> [Exercise goal] Reproduce the full listing exactly.
======== Data for the task
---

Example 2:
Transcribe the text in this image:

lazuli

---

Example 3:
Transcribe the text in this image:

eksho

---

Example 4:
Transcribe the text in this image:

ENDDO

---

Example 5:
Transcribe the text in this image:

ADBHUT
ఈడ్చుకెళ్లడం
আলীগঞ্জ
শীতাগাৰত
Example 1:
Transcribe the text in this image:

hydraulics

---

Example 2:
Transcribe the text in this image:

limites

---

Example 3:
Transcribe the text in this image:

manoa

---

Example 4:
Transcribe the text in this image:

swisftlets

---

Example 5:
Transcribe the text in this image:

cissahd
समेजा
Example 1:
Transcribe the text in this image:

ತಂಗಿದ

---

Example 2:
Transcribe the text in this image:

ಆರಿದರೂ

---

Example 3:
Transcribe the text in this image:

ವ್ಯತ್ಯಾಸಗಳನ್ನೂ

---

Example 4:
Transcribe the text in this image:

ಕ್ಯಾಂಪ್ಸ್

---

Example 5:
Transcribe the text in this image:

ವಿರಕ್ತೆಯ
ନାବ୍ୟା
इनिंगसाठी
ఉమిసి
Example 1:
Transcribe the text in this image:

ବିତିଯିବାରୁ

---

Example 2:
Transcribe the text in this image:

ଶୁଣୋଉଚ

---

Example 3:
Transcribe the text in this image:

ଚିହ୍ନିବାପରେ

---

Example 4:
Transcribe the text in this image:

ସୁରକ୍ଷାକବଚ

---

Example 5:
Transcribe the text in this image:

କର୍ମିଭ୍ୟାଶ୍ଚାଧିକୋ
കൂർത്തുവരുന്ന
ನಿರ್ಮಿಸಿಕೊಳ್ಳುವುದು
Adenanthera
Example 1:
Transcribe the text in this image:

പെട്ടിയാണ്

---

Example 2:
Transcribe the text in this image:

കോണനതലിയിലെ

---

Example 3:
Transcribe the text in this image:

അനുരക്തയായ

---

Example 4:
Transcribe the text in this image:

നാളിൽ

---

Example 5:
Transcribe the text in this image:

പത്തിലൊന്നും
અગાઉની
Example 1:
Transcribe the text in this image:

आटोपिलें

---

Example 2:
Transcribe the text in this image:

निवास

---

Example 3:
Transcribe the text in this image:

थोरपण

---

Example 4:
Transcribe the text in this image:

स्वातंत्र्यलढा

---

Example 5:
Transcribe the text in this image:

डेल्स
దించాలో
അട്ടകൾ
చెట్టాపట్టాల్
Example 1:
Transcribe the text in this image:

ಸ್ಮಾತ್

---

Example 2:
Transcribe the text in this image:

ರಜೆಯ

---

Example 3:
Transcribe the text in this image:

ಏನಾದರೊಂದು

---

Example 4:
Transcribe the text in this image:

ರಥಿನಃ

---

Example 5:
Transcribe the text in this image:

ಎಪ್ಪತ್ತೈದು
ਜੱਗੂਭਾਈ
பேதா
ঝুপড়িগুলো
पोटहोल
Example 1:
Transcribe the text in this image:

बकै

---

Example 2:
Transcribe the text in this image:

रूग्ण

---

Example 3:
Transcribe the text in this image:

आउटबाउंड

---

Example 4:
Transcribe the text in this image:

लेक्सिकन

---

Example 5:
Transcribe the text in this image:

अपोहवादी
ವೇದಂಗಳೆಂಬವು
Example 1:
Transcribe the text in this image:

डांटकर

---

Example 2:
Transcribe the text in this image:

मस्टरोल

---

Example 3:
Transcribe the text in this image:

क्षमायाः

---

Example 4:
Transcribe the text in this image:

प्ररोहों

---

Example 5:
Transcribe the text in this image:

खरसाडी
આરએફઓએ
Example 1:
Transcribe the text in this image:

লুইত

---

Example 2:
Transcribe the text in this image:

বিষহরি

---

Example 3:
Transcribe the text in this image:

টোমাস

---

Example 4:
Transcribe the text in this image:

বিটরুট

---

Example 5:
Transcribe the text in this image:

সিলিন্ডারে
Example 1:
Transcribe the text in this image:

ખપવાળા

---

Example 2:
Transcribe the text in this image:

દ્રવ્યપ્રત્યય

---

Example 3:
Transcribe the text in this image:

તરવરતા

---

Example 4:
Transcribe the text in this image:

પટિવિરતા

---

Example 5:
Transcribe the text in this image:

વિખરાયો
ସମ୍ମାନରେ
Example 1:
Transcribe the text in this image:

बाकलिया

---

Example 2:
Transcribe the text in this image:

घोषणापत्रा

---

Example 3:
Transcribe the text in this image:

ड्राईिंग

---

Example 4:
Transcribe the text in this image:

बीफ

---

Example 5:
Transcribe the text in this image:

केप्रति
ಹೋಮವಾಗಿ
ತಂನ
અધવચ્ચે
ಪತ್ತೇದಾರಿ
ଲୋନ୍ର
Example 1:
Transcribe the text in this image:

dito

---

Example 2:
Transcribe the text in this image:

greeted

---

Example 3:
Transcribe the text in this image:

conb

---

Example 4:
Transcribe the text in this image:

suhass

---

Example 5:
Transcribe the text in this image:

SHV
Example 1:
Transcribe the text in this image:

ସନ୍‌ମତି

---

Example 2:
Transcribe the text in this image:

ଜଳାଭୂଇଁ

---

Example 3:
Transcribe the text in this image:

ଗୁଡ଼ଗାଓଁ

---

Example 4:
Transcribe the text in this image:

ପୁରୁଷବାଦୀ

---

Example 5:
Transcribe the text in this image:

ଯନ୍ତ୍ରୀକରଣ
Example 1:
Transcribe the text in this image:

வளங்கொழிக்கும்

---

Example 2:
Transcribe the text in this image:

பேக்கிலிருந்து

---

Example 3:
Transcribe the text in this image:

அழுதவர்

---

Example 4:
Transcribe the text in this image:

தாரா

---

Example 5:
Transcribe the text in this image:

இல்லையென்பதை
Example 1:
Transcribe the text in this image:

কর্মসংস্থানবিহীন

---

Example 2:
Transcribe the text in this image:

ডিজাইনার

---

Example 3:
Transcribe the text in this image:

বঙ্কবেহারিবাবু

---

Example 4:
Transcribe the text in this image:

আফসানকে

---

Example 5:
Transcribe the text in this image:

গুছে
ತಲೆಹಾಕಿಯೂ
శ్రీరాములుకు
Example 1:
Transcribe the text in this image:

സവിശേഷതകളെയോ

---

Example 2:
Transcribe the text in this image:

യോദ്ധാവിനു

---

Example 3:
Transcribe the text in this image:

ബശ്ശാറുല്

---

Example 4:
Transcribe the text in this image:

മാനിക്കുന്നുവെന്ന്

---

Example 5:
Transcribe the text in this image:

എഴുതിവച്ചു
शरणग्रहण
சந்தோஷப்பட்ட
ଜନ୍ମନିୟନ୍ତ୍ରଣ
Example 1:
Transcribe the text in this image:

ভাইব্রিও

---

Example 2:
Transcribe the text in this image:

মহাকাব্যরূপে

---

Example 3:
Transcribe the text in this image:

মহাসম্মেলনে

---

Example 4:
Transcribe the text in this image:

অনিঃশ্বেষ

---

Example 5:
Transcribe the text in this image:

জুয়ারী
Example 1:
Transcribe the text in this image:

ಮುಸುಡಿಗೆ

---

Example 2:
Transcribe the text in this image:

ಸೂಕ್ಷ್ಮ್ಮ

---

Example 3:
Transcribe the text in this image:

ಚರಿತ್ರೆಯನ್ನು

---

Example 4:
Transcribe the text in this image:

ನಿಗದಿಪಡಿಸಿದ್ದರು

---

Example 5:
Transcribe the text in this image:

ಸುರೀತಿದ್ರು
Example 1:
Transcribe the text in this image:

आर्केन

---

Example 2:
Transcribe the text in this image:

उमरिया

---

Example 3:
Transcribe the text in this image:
================
> [Answer to this task]
---

Example 2:
Transcribe the text in this image:

lazuli

---

Example 3:
Transcribe the text in this image:

eksho

---

Example 4:
Transcribe the text in this image:

ENDDO

---

Example 5:
Transcribe the text in this image:

ADBHUT
ఈడ్చుకెళ్లడం
আলীগঞ্জ
শীতাগাৰত
Example 1:
Transcribe the text in this image:

hydraulics

---

Example 2:
Transcribe the text in this image:

limites

---

Example 3:
Transcribe the text in this image:

manoa

---

Example 4:
Transcribe the text in this image:

swisftlets

---

Example 5:
Transcribe the text in this image:

cissahd
समेजा
Example 1:
Transcribe the text in this image:

ತಂಗಿದ

---

Example 2:
Transcribe the text in this image:

ಆರಿದರೂ

---

Example 3:
Transcribe the text in this image:

ವ್ಯತ್ಯಾಸಗಳನ್ನೂ

---

Example 4:
Transcribe the text in this image:

ಕ್ಯಾಂಪ್ಸ್

---

Example 5:
Transcribe the text in this image:

ವಿರಕ್ತೆಯ
ନାବ୍ୟା
इनिंगसाठी
ఉమిసి
Example 1:
Transcribe the text in this image:

ବିତିଯିବାରୁ

---

Example 2:
Transcribe the text in this image:

ଶୁଣୋଉଚ

---

Example 3:
Transcribe the text in this image:

ଚିହ୍ନିବାପରେ

---

Example 4:
Transcribe the text in this image:

ସୁରକ୍ଷାକବଚ

---

Example 5:
Transcribe the text in this image:

କର୍ମିଭ୍ୟାଶ୍ଚାଧିକୋ
കൂർത്തുവരുന്ന
ನಿರ್ಮಿಸಿಕೊಳ್ಳುವುದು
Adenanthera
Example 1:
Transcribe the text in this image:

പെട്ടിയാണ്

---

Example 2:
Transcribe the text in this image:

കോണനതലിയിലെ

---

Example 3:
Transcribe the text in this image:

അനുരക്തയായ

---

Example 4:
Transcribe the text in this image:

നാളിൽ

---

Example 5:
Transcribe the text in this image:

പത്തിലൊന്നും
અગાઉની
Example 1:
Transcribe the text in this image:

आटोपिलें

---

Example 2:
Transcribe the text in this image:

निवास

---

Example 3:
Transcribe the text in this image:

थोरपण

---

Example 4:
Transcribe the text in this image:

स्वातंत्र्यलढा

---

Example 5:
Transcribe the text in this image:

डेल्स
దించాలో
അട്ടകൾ
చెట్టాపట్టాల్
Example 1:
Transcribe the text in this image:

ಸ್ಮಾತ್

---

Example 2:
Transcribe the text in this image:

ರಜೆಯ

---

Example 3:
Transcribe the text in this image:

ಏನಾದರೊಂದು

---

Example 4:
Transcribe the text in this image:

ರಥಿನಃ

---

Example 5:
Transcribe the text in this image:

ಎಪ್ಪತ್ತೈದು
ਜੱਗੂਭਾਈ
பேதா
ঝুপড়িগুলো
पोटहोल
Example 1:
Transcribe the text in this image:

बकै

---

Example 2:
Transcribe the text in this image:

रूग्ण

---

Example 3:
Transcribe the text in this image:

आउटबाउंड

---

Example 4:
Transcribe the text in this image:

लेक्सिकन

---

Example 5:
Transcribe the text in this image:

अपोहवादी
ವೇದಂಗಳೆಂಬವು
Example 1:
Transcribe the text in this image:

डांटकर

---

Example 2:
Transcribe the text in this image:

मस्टरोल

---

Example 3:
Transcribe the text in this image:

क्षमायाः

---

Example 4:
Transcribe the text in this image:

प्ररोहों

---

Example 5:
Transcribe the text in this image:

खरसाडी
આરએફઓએ
Example 1:
Transcribe the text in this image:

লুইত

---

Example 2:
Transcribe the text in this image:

বিষহরি

---

Example 3:
Transcribe the text in this image:

টোমাস

---

Example 4:
Transcribe the text in this image:

বিটরুট

---

Example 5:
Transcribe the text in this image:

সিলিন্ডারে
Example 1:
Transcribe the text in this image:

ખપવાળા

---

Example 2:
Transcribe the text in this image:

દ્રવ્યપ્રત્યય

---

Example 3:
Transcribe the text in this image:

તરવરતા

---

Example 4:
Transcribe the text in this image:

પટિવિરતા

---

Example 5:
Transcribe the text in this image:

વિખરાયો
ସମ୍ମାନରେ
Example 1:
Transcribe the text in this image:

बाकलिया

---

Example 2:
Transcribe the text in this image:

घोषणापत्रा

---

Example 3:
Transcribe the text in this image:

ड्राईिंग

---

Example 4:
Transcribe the text in this image:

बीफ

---

Example 5:
Transcribe the text in this image:

केप्रति
ಹೋಮವಾಗಿ
ತಂನ
અધવચ્ચે
ಪತ್ತೇದಾರಿ
ଲୋନ୍ର
Example 1:
Transcribe the text in this image:

dito

---

Example 2:
Transcribe the text in this image:

greeted

---

Example 3:
Transcribe the text in this image:

conb

---

Example 4:
Transcribe the text in this image:

suhass

---

Example 5:
Transcribe the text in this image:

SHV
Example 1:
Transcribe the text in this image:

ସନ୍‌ମତି

---

Example 2:
Transcribe the text in this image:

ଜଳାଭୂଇଁ

---

Example 3:
Transcribe the text in this image:

ଗୁଡ଼ଗାଓଁ

---

Example 4:
Transcribe the text in this image:

ପୁରୁଷବାଦୀ

---

Example 5:
Transcribe the text in this image:

ଯନ୍ତ୍ରୀକରଣ
Example 1:
Transcribe the text in this image:

வளங்கொழிக்கும்

---

Example 2:
Transcribe the text in this image:

பேக்கிலிருந்து

---

Example 3:
Transcribe the text in this image:

அழுதவர்

---

Example 4:
Transcribe the text in this image:

தாரா

---

Example 5:
Transcribe the text in this image:

இல்லையென்பதை
Example 1:
Transcribe the text in this image:

কর্মসংস্থানবিহীন

---

Example 2:
Transcribe the text in this image:

ডিজাইনার

---

Example 3:
Transcribe the text in this image:

বঙ্কবেহারিবাবু

---

Example 4:
Transcribe the text in this image:

আফসানকে

---

Example 5:
Transcribe the text in this image:

গুছে
ತಲೆಹಾಕಿಯೂ
శ్రీరాములుకు
Example 1:
Transcribe the text in this image:

സവിശേഷതകളെയോ

---

Example 2:
Transcribe the text in this image:

യോദ്ധാവിനു

---

Example 3:
Transcribe the text in this image:

ബശ്ശാറുല്

---

Example 4:
Transcribe the text in this image:

മാനിക്കുന്നുവെന്ന്

---

Example 5:
Transcribe the text in this image:

എഴുതിവച്ചു
शरणग्रहण
சந்தோஷப்பட்ட
ଜନ୍ମନିୟନ୍ତ୍ରଣ
Example 1:
Transcribe the text in this image:

ভাইব্রিও

---

Example 2:
Transcribe the text in this image:

মহাকাব্যরূপে

---

Example 3:
Transcribe the text in this image:

মহাসম্মেলনে

---

Example 4:
Transcribe the text in this image:

অনিঃশ্বেষ

---

Example 5:
Transcribe the text in this image:

জুয়ারী
Example 1:
Transcribe the text in this image:

ಮುಸುಡಿಗೆ

---

Example 2:
Transcribe the text in this image:

ಸೂಕ್ಷ್ಮ್ಮ

---

Example 3:
Transcribe the text in this image:

ಚರಿತ್ರೆಯನ್ನು

---

Example 4:
Transcribe the text in this image:

ನಿಗದಿಪಡಿಸಿದ್ದರು

---

Example 5:
Transcribe the text in this image:

ಸುರೀತಿದ್ರು
Example 1:
Transcribe the text in this image:

आर्केन

---

Example 2:
Transcribe the text in this image:

उमरिया

---

Example 3:
Transcribe the text in this image:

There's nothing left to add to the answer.